Appleyard lifted a couple of newspapers from his desk.

"No more than what's in these," he answered. "One tells of his sudden death at Hull; the other begins to hint that there was something queer about it."

"Queer!" exclaimed Allerdyke. "Aye, and more than queer, my lad. Our James was murdered! Now, then, Ambler, I've come here to tell you all the story--you must listen to every detail. I know your brains--keep 'em fixed on what I'm going to tell; hear it all; weigh it up, and then tell me what you make of it; for I'm damned if I can make either head or tail, back, side, or front of the whole thing--so far. Happen you can see a bit of light. Listen, now."

Allerdyke, from long training in business habits, was a good teller of a plain and straightforward tale: Appleyard, for the same reason, was a good listener. So one man talked, in low, earnest tones, checking off his points as he made them, taking care that he emphasized the principal items of his news and dwelt lightly on the connecting links, and the other listened in silence, keeping a concentrated attention and storing away the facts in his memory as they were duly marshalled before him. For a good hour one brain gave out, and the other took in, and without waste of words.

It came to an end at last, and master looked at man.

"Well?" said Allerdyke, after a silence that was full of meaning--"well?"
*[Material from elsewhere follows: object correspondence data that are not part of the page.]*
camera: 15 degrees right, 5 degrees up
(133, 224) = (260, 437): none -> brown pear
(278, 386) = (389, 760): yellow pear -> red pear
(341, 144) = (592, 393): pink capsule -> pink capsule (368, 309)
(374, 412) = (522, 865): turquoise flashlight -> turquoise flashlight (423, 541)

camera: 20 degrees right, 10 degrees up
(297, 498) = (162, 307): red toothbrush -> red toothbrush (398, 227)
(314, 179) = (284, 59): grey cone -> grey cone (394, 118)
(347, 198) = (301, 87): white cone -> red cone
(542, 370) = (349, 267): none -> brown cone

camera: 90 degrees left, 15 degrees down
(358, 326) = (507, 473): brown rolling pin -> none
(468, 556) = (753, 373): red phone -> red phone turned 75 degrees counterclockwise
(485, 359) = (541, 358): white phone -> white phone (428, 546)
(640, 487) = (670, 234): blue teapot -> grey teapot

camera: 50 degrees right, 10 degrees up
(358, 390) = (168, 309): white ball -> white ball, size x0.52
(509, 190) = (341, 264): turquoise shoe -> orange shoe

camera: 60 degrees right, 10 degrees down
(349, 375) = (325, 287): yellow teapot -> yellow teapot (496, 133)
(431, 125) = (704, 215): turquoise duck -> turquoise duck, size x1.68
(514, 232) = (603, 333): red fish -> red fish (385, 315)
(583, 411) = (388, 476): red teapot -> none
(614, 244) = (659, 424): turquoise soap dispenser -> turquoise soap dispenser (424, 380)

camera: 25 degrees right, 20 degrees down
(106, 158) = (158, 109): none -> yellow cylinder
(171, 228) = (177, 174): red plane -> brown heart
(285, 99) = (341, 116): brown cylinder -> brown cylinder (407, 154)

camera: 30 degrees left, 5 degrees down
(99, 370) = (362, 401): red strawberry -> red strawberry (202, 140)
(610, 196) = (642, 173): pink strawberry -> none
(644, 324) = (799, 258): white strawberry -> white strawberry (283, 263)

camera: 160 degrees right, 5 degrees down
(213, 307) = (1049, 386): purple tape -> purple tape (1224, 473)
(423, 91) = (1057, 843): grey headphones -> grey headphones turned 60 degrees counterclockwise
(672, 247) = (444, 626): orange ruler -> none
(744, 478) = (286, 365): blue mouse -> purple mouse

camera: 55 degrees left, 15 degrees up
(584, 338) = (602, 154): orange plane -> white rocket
"Take some thinking about," answered Appleyard tersely. "It's a big thing--a devilish clever thing, too. There's one fact strikes me at once, though. The news about the Nastirsevitch jewels leaked out somewhere, Mr. Allerdyke. That's certain. Either here in London, or over there in Russia, it leaked out. Now until this Princess comes you've no means of knowing if the leakage was over yonder. But there's one thing you do know now--at this very minute. There were three people here in England who knew that the jewels were on the way from Russia, in Mr. James Allerdyke's charge. Those three were this man Fullaway, his lady secretary, and Delkin, the Chicago millionaire! Now, then, Mr. Allerdyke--how much, or what, do you know about any one of 'em?"